Pupils in small schools forced to practice emergency drills in case teacher falls ill
INTO delegates say no school should drop below a floor of two full-time teachers
Tara O’Sullivan and Helen Fields, Dublin North branch delegates at the Irish National Teachers’ Organisation annual congress in Galway yesterday. Photograph: Moya Nolan
Pupils in single-teacher schools are practicing emergency drills in case their teacher falls ill in the classroom, the Irish National Teachers’ Organisation has heard.
Many rural schools with just one or two teachers are highly vulnerable and face major health and safety concerns, Eoin Fenton, a Galway-based teacher told delegates at the conference in Galway.
One small school in Co Galway has a list of emergency phone numbers on the school whiteboard.
“There’s the number of the chairperson, the local Garda station, parents, etc. Nobody should feel the need to run that drill,” he said.
One teacher, Pádraig Lohan, principal of a small school in Derryoober, Co Galway, said he had given his pupils the passcode for his mobile telephone in case of an emergency.
“ It was so they could call the nearest people and family always. Thank God that never happened,” he said, adding that teachers working on their own must constantly keep pupils under supervision, not even taking a toilet break.
The isolation, he said, meant he looked forward to “the visit of the postman every day”.
“And I did look forward even to the Rent-A-Kill guy.
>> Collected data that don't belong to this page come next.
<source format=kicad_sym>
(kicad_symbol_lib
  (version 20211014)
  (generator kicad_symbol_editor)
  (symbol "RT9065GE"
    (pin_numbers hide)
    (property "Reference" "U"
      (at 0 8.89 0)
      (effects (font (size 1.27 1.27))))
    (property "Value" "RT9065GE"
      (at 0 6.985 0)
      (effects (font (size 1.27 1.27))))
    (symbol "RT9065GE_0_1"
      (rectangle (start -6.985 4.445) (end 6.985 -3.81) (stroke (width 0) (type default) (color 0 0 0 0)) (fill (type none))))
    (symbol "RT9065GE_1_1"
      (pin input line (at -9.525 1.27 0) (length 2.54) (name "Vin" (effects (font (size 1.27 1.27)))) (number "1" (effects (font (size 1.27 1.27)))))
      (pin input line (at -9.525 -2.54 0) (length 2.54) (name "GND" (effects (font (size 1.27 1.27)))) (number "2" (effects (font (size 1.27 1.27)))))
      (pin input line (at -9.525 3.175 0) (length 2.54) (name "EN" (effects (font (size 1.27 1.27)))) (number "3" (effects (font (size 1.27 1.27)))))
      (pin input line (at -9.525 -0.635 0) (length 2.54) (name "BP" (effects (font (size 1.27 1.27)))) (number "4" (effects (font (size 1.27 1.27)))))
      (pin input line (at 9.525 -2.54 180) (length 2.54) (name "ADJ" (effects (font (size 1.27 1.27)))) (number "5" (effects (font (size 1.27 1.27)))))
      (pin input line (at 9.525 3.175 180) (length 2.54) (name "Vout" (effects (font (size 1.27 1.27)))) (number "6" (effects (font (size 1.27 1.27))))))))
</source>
I looked forward to the special delivery guys.”
His school recently gained a second teacher after pupil numbers rose from seven to 16.
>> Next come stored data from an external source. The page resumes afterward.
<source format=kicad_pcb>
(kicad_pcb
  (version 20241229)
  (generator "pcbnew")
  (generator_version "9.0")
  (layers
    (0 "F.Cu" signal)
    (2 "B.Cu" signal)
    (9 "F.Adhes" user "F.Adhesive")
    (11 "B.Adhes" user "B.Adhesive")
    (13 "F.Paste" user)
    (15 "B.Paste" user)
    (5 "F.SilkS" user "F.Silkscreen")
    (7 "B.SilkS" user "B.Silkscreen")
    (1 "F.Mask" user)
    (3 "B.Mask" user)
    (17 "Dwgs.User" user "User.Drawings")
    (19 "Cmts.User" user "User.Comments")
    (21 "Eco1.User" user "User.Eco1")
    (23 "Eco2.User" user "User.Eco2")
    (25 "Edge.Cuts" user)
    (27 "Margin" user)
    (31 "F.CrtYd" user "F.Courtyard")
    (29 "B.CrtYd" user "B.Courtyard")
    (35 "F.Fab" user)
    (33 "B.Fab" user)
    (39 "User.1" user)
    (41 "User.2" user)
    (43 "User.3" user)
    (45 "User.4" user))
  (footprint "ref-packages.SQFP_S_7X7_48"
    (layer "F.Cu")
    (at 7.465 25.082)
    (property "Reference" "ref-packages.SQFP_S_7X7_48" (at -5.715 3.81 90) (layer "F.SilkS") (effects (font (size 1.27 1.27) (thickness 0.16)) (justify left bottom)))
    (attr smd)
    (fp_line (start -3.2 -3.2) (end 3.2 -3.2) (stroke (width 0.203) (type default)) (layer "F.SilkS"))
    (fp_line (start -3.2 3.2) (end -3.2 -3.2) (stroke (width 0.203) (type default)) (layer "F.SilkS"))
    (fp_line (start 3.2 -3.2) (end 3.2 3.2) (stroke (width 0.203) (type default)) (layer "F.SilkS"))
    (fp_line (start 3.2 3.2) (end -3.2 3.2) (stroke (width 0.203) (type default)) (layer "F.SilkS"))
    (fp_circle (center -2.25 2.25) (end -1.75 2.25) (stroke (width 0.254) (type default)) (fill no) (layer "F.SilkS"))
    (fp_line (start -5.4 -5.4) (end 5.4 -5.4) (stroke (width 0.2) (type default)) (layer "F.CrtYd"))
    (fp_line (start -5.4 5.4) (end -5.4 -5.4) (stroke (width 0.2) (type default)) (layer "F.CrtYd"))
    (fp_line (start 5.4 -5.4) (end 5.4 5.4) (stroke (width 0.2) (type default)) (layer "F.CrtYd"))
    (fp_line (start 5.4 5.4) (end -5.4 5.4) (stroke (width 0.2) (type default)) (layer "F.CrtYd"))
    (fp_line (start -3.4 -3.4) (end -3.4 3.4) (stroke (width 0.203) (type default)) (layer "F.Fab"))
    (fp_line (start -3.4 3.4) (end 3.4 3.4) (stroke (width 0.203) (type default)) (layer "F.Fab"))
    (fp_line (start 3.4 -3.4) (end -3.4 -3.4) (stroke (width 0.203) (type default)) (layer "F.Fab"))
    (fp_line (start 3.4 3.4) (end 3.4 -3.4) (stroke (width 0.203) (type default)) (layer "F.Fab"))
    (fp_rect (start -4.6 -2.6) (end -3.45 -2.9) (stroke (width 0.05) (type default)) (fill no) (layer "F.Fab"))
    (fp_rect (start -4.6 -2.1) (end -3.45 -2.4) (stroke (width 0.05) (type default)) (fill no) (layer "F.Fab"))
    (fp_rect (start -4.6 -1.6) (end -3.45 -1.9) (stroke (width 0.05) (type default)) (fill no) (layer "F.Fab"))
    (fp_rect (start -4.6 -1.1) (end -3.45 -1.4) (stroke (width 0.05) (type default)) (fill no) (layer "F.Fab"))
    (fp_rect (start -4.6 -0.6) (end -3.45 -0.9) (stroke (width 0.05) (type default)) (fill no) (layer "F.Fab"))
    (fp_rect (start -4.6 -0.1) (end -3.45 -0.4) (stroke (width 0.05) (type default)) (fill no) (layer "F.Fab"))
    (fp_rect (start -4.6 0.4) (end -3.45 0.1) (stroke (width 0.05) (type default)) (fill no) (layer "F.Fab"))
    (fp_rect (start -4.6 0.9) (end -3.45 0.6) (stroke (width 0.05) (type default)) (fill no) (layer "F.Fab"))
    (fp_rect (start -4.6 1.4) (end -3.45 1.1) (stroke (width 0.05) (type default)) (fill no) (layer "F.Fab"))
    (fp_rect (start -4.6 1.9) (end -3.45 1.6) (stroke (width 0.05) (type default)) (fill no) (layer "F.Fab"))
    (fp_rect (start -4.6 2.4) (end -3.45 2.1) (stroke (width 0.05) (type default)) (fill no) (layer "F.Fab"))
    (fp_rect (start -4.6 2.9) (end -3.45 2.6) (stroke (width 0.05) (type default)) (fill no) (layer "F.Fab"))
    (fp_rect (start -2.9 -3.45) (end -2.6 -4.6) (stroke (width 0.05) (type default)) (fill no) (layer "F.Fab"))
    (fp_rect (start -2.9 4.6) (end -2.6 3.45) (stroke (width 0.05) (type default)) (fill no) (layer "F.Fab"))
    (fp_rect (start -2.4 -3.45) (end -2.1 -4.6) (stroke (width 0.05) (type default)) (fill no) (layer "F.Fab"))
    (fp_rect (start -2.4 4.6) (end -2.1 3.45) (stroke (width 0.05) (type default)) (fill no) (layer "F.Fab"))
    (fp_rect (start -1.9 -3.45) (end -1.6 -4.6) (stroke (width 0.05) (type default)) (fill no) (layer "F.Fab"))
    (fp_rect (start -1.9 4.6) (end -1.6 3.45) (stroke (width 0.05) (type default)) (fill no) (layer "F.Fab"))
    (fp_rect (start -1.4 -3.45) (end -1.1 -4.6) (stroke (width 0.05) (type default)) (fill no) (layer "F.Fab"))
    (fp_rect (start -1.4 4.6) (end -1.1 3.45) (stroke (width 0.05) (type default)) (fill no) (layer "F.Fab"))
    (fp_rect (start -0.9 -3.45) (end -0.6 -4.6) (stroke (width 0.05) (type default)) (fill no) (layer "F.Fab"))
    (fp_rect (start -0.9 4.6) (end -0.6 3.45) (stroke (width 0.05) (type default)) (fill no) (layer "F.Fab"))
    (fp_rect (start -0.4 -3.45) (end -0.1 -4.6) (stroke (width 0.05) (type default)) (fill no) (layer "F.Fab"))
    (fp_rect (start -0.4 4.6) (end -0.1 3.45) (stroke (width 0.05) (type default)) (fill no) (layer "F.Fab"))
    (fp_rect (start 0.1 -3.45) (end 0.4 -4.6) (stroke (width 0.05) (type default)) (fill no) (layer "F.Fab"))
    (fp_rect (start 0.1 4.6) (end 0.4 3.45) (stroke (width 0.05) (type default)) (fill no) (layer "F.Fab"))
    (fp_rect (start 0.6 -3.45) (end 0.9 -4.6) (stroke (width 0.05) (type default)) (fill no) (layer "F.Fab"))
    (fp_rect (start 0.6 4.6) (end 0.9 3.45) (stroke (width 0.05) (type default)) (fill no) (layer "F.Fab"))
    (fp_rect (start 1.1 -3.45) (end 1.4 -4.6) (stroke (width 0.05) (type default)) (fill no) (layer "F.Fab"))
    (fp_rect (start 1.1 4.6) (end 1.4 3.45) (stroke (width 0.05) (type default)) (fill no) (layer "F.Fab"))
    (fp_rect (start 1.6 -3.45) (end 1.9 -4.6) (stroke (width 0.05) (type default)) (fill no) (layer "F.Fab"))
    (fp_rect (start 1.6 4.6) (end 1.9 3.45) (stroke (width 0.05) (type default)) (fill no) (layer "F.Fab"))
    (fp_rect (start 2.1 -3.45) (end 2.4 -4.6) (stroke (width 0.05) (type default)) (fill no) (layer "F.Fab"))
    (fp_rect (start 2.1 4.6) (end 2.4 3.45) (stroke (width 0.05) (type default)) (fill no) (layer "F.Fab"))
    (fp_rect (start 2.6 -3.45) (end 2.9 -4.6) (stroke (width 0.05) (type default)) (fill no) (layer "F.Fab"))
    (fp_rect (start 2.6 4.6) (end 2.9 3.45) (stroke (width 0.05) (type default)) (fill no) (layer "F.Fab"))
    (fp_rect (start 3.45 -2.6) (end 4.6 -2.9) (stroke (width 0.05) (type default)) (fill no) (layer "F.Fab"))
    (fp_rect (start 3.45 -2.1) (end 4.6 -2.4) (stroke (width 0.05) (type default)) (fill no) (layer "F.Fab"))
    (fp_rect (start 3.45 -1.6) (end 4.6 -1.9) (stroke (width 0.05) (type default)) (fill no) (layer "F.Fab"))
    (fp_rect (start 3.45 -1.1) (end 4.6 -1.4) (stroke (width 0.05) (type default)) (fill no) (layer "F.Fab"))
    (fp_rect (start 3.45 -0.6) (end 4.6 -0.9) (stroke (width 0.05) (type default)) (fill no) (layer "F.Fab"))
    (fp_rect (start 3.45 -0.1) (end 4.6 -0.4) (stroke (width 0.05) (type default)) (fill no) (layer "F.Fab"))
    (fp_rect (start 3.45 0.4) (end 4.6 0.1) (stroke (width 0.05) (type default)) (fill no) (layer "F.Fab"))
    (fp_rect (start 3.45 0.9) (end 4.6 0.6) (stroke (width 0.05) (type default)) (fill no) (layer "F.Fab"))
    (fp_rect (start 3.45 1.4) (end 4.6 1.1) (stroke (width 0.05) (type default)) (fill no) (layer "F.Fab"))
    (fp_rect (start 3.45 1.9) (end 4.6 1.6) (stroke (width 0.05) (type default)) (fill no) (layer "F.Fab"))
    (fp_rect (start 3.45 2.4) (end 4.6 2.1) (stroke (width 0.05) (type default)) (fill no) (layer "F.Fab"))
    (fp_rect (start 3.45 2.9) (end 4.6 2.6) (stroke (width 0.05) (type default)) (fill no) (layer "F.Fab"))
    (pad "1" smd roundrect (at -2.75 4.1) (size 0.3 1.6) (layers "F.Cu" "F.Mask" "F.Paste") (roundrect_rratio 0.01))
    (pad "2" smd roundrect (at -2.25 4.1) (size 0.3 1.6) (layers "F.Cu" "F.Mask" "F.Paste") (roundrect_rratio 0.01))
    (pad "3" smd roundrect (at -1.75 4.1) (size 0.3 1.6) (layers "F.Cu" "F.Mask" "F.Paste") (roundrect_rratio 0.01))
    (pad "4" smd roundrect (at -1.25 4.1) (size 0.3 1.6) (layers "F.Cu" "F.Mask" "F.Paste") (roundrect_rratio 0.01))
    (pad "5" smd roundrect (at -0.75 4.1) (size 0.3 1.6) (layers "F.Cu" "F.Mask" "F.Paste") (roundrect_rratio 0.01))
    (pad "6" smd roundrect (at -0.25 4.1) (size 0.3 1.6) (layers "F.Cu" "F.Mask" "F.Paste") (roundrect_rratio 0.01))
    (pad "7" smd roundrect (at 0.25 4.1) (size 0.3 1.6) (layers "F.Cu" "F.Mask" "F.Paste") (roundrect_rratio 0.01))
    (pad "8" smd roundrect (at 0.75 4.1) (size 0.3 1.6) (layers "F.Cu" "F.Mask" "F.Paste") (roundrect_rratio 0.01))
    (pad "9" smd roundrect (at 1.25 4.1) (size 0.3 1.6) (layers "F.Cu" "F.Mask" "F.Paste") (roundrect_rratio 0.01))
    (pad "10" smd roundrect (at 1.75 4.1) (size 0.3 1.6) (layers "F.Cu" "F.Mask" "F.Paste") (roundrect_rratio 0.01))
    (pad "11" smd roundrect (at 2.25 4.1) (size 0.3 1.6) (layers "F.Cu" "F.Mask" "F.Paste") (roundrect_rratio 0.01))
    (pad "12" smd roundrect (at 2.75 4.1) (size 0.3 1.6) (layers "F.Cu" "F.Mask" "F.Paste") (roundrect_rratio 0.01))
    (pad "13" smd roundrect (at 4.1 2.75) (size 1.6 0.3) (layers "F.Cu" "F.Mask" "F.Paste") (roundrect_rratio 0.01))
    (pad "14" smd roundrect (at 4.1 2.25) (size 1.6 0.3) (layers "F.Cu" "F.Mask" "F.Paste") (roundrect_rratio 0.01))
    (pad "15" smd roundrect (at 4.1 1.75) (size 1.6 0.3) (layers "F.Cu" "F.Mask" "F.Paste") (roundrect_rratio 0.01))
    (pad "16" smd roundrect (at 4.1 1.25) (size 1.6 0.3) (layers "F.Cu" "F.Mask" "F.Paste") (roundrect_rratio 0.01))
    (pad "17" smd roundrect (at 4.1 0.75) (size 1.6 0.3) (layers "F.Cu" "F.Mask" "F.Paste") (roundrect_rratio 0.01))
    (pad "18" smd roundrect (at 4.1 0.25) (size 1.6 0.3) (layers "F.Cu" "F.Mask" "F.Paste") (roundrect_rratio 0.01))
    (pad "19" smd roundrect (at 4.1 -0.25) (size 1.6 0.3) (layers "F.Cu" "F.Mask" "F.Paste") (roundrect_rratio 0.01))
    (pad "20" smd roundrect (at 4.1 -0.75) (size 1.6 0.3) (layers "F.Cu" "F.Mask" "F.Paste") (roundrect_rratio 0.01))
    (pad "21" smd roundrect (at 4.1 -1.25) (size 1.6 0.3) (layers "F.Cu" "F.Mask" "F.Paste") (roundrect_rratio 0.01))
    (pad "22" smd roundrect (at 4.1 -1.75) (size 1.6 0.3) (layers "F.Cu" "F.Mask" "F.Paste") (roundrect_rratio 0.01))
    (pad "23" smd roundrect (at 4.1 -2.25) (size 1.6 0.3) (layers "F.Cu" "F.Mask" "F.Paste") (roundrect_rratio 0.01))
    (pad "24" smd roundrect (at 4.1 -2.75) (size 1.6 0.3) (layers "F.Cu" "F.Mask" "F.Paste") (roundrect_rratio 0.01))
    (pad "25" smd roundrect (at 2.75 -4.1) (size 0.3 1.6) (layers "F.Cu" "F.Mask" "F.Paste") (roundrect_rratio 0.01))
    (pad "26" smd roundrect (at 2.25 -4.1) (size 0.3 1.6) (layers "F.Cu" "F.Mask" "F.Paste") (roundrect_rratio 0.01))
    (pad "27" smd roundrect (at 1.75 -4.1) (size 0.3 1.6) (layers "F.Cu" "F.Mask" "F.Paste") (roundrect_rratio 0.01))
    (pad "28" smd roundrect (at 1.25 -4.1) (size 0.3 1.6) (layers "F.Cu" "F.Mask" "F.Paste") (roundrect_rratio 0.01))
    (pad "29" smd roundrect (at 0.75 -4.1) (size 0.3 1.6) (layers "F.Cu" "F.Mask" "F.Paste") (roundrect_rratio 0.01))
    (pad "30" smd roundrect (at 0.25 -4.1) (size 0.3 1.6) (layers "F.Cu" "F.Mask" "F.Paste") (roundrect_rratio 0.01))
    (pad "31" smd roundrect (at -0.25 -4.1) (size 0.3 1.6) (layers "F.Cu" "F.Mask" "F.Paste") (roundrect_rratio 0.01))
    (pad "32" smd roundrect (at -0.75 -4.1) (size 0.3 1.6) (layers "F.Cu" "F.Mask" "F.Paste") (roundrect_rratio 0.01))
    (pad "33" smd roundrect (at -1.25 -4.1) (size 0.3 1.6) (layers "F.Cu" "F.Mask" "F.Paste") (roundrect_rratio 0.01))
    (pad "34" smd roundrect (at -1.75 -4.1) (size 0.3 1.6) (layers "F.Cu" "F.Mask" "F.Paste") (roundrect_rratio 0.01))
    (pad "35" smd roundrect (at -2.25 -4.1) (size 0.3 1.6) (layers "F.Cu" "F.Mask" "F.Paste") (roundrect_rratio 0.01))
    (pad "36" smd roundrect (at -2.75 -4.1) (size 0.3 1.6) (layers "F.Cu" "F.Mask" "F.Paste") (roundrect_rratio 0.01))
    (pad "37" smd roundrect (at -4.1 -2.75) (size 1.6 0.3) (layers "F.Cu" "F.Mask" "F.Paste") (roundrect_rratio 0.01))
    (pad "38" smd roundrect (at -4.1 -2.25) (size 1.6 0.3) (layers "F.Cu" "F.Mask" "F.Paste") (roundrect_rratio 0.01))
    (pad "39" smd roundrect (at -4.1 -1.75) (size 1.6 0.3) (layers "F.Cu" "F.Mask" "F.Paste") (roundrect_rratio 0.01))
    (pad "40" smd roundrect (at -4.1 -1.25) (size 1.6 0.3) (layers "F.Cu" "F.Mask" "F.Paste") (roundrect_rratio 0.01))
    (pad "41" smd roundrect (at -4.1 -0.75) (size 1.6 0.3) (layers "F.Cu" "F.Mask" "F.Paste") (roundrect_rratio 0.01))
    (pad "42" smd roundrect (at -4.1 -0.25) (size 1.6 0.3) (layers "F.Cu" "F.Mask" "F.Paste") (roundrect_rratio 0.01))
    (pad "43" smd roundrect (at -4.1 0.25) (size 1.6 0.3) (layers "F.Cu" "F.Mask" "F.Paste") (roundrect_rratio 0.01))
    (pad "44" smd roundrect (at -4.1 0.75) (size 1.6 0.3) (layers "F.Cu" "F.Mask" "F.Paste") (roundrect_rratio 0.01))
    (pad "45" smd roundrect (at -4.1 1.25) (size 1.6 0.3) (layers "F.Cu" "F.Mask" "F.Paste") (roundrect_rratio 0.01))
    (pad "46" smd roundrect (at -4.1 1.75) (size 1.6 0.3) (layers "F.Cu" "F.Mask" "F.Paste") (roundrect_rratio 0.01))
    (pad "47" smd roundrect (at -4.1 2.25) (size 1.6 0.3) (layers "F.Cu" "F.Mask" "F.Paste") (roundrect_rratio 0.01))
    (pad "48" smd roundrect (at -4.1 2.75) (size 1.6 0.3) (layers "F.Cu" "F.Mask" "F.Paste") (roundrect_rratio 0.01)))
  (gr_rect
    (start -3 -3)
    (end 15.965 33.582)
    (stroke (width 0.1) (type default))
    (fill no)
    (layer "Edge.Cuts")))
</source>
In all, there are 26 single-teacher schools and 537 two-teacher schools in mostly rural areas across the State.
In January, the Department of Education announced it would provide a grant to ensure there is more than one adult on the premises at all times.
On Wednesday, INTO delegates demanded that no school should have less than two full-time teachers, while they also argued that enrolment thresholds for third and fourth teachers be restored to previously lower levels.
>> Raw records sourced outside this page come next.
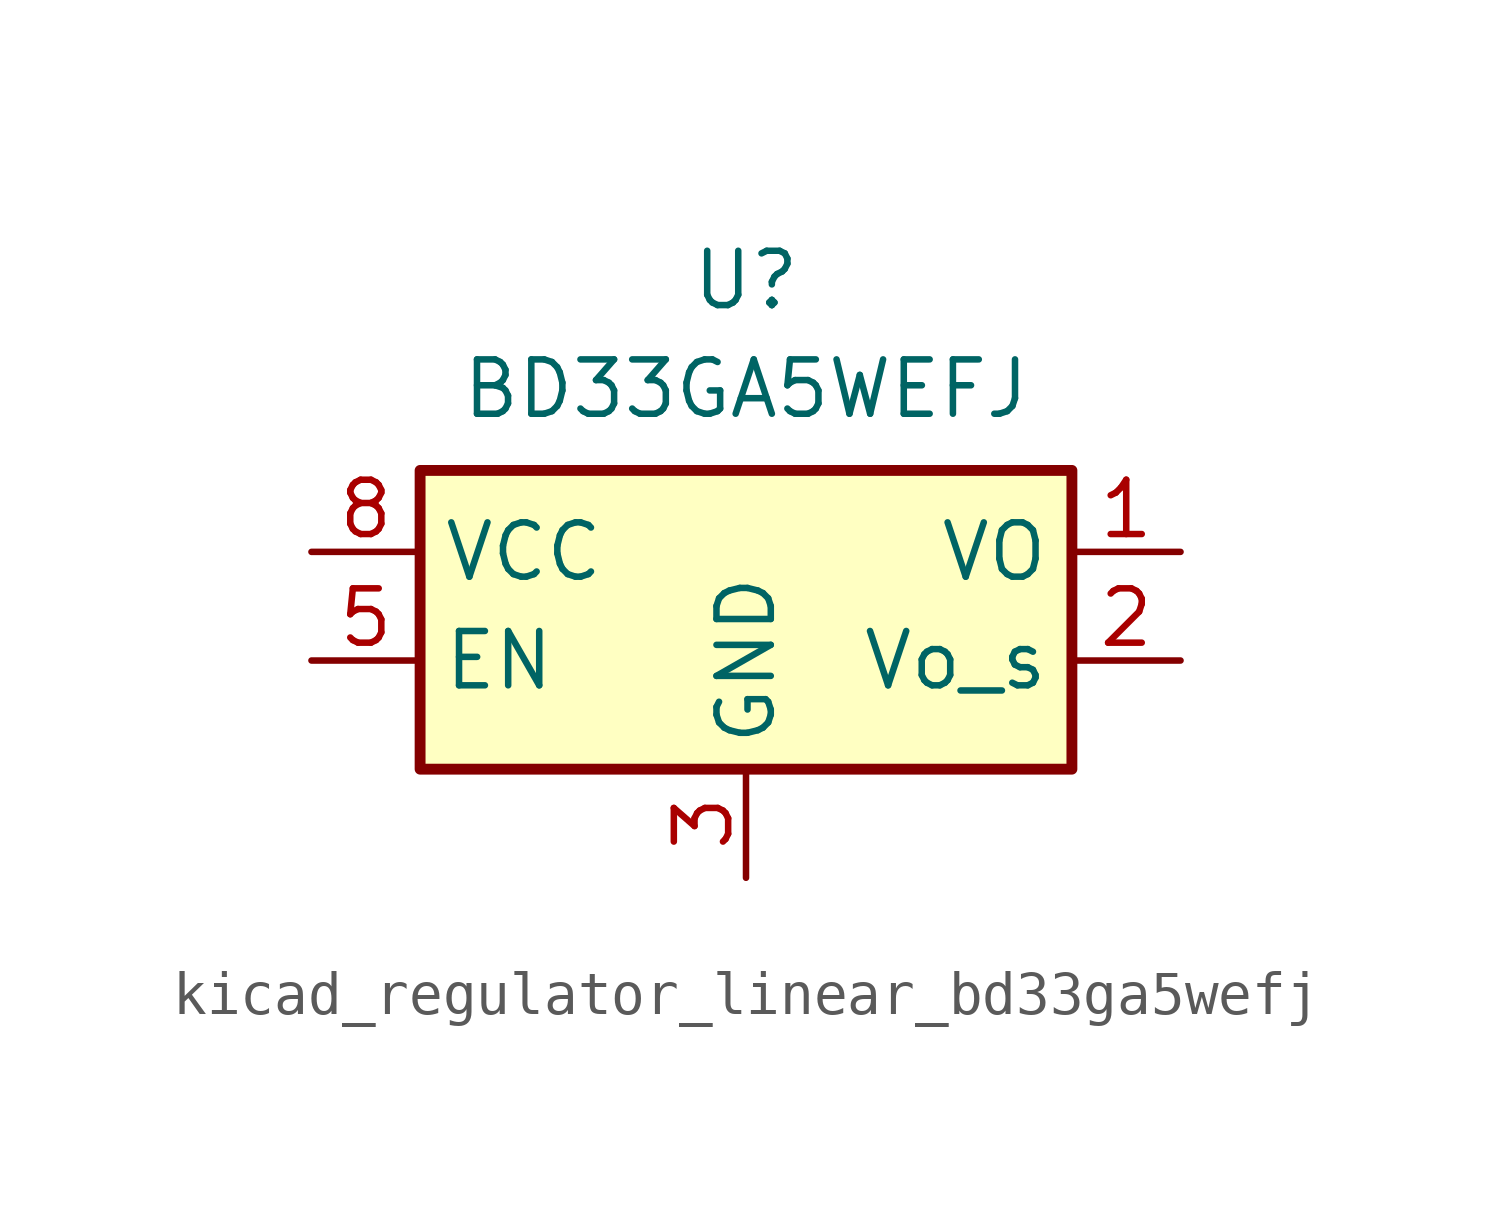
<source format=kicad_sym>
(kicad_symbol_lib
  (version 20220914)
  (generator kicad_symbol_editor)
  (symbol "kicad_regulator_linear_bd33ga5wefj"
    (property "Reference" "U"
      (at 0 6.35 0)
      (effects (font (size 1.27 1.27))))
    (property "Value" "BD33GA5WEFJ"
      (at 0 3.81 0)
      (effects (font (size 1.27 1.27))))
    (symbol "kicad_regulator_linear_bd33ga5wefj_1_1"
      (rectangle (start -7.62 -5.08) (end 7.62 1.905) (stroke (width 0.254) (type default)) (fill (type background)))
      (pin power_out line (at 10.16 0 180) (length 2.54) (name "VO" (effects (font (size 1.27 1.27)))) (number "1" (effects (font (size 1.27 1.27)))))
      (pin input line (at 10.16 -2.54 180) (length 2.54) (name "Vo_s" (effects (font (size 1.27 1.27)))) (number "2" (effects (font (size 1.27 1.27)))))
      (pin power_in line (at 0 -7.62 90) (length 2.54) (name "GND" (effects (font (size 1.27 1.27)))) (number "3" (effects (font (size 1.27 1.27)))))
      (pin passive line (at 0 -7.62 90) (length 2.54) hide (name "GND" (effects (font (size 1.27 1.27)))) (number "4" (effects (font (size 1.27 1.27)))))
      (pin input line (at -10.16 -2.54 0) (length 2.54) (name "EN" (effects (font (size 1.27 1.27)))) (number "5" (effects (font (size 1.27 1.27)))))
      (pin passive line (at 0 -7.62 90) (length 2.54) hide (name "GND" (effects (font (size 1.27 1.27)))) (number "6" (effects (font (size 1.27 1.27)))))
      (pin passive line (at 0 -7.62 90) (length 2.54) hide (name "GND" (effects (font (size 1.27 1.27)))) (number "7" (effects (font (size 1.27 1.27)))))
      (pin power_in line (at -10.16 0 0) (length 2.54) (name "VCC" (effects (font (size 1.27 1.27)))) (number "8" (effects (font (size 1.27 1.27)))))
      (pin passive line (at 0 -7.62 90) (length 2.54) hide (name "GND" (effects (font (size 1.27 1.27)))) (number "9" (effects (font (size 1.27 1.27))))))))
</source>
Falling enrolments at primary level due to demographic change gives the Minister for Education Joe McHugh a “unique opportunity” to reduce class size to the EU average of 20 pupils per teacher with “minimal or no cost” to the State.
Irish class sizes of 25 pupils per class are among the biggest in the EU, second only to the UK: “It’s simple, Minister – hold on to our primary teachers as the number of pupils drops,” said INTO general secretary, John Boyle.
Many schools are forced to hold bake-sales and raffles to pay basic bills.
“Headaches over rising light, heat and electricity costs distract our leaders from their primary function: to lead teaching and learning,” teacher, Michael McConigley said.
Delegates heard how primary schools get just 92 cent/per pupil/per day to cover running costs, while second-level schools receive almost double that amount.
This is because the capitation grant per pupil has dropped from €200 in 2010 to €70 at primary level. The equivalent figure at post-primary is €296.